What: The Vancouver City Council will hold a workshop updating its ethics policy, including councilor conduct.
When: 4 p.m. Monday
Where: City Council Chambers, City Hall, 210 E. 13th St.
The Vancouver City Council is set to rewrite its ethics policy on Monday — a long-expected revision following an ethics investigation of Councilor Jeanne Harris last fall that turned up weaknesses in the council’s policies.
The seven-page City Council Code of Ethics contains revisions to topics including conflict of interest and appearance of impropriety, but most attention and time will likely be spent on one section: Conduct of Council Members.
Residents requested a review of the ethics policy following Harris’ now infamous verbal fireworks with the mayor, Councilor Jeanne Stewart and several citizen speakers during a September 2010 meeting.
At the meeting, Harris ordered Mayor Tim Leavitt to “gavel down” and dismiss an anti-light rail and -tolling speaker from the podium during the citizens’ comment period.
The current council ethics policy, approved in 1999, contains no standards concerning a councilor’s conduct with citizens. It says only: “Council members will at all times treat each other with respect and dignity.”
In October, Harris was found by a council ethics committee — Councilors Jack Burkman, Larry Smith and Pat Campbell — to have violated the city ethics policy by failing to treat Leavitt and Stewart with respect.

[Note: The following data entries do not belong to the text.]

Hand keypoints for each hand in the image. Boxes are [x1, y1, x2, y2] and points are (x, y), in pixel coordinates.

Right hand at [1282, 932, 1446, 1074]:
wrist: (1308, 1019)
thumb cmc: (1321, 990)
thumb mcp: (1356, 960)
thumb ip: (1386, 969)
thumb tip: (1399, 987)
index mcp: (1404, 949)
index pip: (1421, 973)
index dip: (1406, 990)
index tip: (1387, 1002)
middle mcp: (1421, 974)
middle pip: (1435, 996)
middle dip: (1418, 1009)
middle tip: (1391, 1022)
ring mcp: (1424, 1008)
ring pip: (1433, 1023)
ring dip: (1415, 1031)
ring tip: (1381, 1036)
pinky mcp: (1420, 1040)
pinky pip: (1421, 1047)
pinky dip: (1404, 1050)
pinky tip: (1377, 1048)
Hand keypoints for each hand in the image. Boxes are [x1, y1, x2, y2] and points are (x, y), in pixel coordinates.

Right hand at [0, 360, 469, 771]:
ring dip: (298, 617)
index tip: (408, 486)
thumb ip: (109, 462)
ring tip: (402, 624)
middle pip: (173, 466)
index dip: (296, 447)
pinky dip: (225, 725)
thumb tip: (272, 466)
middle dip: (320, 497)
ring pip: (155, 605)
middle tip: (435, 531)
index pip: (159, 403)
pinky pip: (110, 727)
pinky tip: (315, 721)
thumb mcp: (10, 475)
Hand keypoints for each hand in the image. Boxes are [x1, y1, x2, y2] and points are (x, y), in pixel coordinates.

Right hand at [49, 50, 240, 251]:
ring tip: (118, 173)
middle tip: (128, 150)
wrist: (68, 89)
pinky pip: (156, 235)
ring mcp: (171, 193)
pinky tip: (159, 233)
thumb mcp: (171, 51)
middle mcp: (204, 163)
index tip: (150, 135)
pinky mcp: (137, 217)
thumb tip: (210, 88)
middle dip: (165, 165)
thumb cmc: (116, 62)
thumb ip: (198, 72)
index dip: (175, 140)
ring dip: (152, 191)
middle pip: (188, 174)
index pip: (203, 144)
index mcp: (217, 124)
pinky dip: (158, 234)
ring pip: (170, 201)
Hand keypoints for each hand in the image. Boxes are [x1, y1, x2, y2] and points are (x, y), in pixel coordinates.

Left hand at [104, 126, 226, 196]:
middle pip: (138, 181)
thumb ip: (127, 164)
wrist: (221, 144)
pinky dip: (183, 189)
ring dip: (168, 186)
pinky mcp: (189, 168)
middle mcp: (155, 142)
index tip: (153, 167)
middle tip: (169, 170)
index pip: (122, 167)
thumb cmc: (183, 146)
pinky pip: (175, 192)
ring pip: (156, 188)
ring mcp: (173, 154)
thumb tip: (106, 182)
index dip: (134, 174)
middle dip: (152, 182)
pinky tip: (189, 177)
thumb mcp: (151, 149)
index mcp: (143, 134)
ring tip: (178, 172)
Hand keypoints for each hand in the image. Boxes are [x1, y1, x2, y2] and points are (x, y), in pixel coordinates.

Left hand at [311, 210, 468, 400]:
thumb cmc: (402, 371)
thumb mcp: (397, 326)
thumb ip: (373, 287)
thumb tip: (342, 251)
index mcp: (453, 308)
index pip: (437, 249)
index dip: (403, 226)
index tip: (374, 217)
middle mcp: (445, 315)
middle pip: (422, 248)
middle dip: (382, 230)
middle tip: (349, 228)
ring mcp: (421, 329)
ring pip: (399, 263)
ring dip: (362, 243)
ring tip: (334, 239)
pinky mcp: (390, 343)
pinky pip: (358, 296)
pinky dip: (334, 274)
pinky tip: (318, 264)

The city council unanimously agreed to strip her of all council-appointed board and commission positions and offer a letter of reprimand.
The draft revised code to go before the council Monday is much more broad: “Council members shall refrain from abusive conduct, charges of a personal nature or verbal attacks upon the character or motives of other members of council, boards, commissions, committees, city staff, or the public.”
The section contains no specific examples or further definitions of what could be construed as a “verbal attack.”
Leavitt said Thursday that the draft code will probably see some changes.
“I’m sure council will have lots of input,” he said. “We’ve seen this proposed policy several times previously, and I wouldn’t be surprised if there were more comments from council members.”
One councilor already has raised concerns about the ethics policy — Harris.
In an email to the city council on Wednesday, she called the policy “seriously flawed” and called for a complete redesign.
“No one has solicited feedback from me, I don’t know about other council members,” she wrote. “The current policy has resulted in seriously damaged council relationships and communication.”
Many governments have some form of an ethics and conduct policy; Clark County commissioners must “promote decorum, respect for others and civility in all public relationships.”